How (not) to invest in China.

A series on the China gold rush.
April 15 2005 6:15 AM

The Best China Investment Strategy

Forget about it.

(Continued from Page 1)

In Hong Kong and New York, China stocks may actually be cheap (it's hard to know for sure given the uncertainties surrounding the economy, legal system, accounting system, currency, Taiwan situation, etc.) This said, a China-stock synopsis would not be complete without the caveat that there is absolutely no reason for you to buy them. Buying any stock, even an American one, is far more dangerous than the mainstream media would have you believe (low-cost, diversified funds offer a better risk/reward profile).

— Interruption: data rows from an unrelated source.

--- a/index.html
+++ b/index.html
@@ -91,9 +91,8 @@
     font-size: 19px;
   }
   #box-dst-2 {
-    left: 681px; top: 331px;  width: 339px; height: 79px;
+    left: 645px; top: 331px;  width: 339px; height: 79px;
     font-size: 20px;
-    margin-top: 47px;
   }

Buying a single emerging market stock, meanwhile, is akin to playing Russian roulette. Unless you have a massive portfolio—or an unusually high appetite for risk—you can get all the China exposure you'll ever need by owning U.S. companies that do business there, or, if you're aggressive, small helpings of Asian or emerging-market funds.

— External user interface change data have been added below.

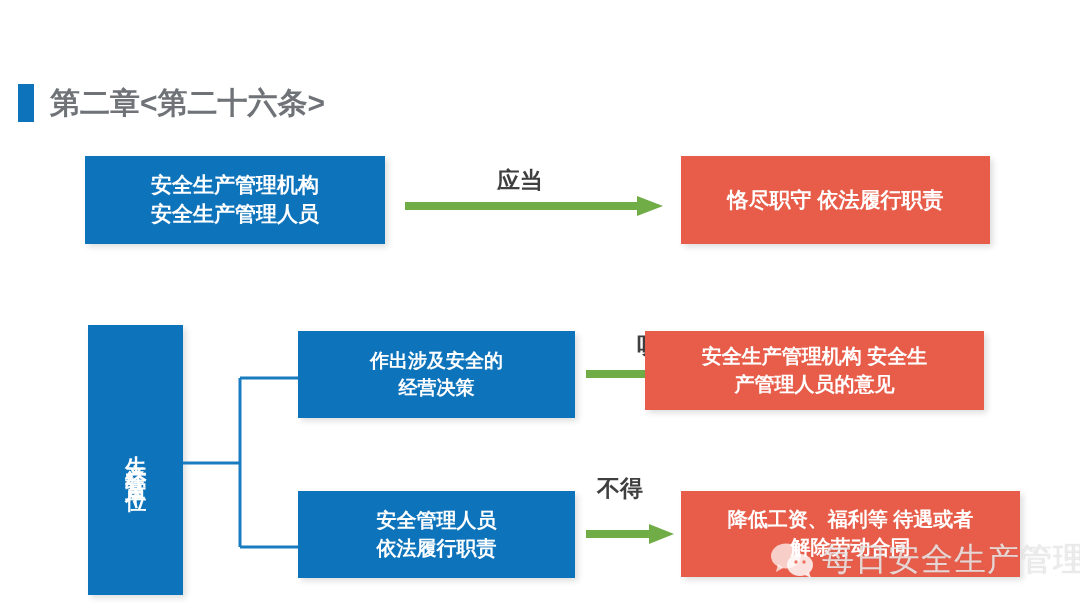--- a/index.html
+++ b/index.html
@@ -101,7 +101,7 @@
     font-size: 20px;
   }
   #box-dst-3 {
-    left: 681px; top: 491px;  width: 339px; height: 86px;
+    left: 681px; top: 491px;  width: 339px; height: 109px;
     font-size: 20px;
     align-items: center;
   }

If you simply can't stand not having some direct China exposure, then toss a few dollars at a low-cost, diversified country fund. But make sure it's only a few dollars. And recognize that, in addition to the possibility of posting impressive gains, you may 1) lose most of your money; and/or 2) sit tight for 20 to 30 years before you break even. Remember Japan, the last great Asian investment opportunity? Its chief stock index, the Nikkei, currently trades at approximately one-quarter of its 1989 peak.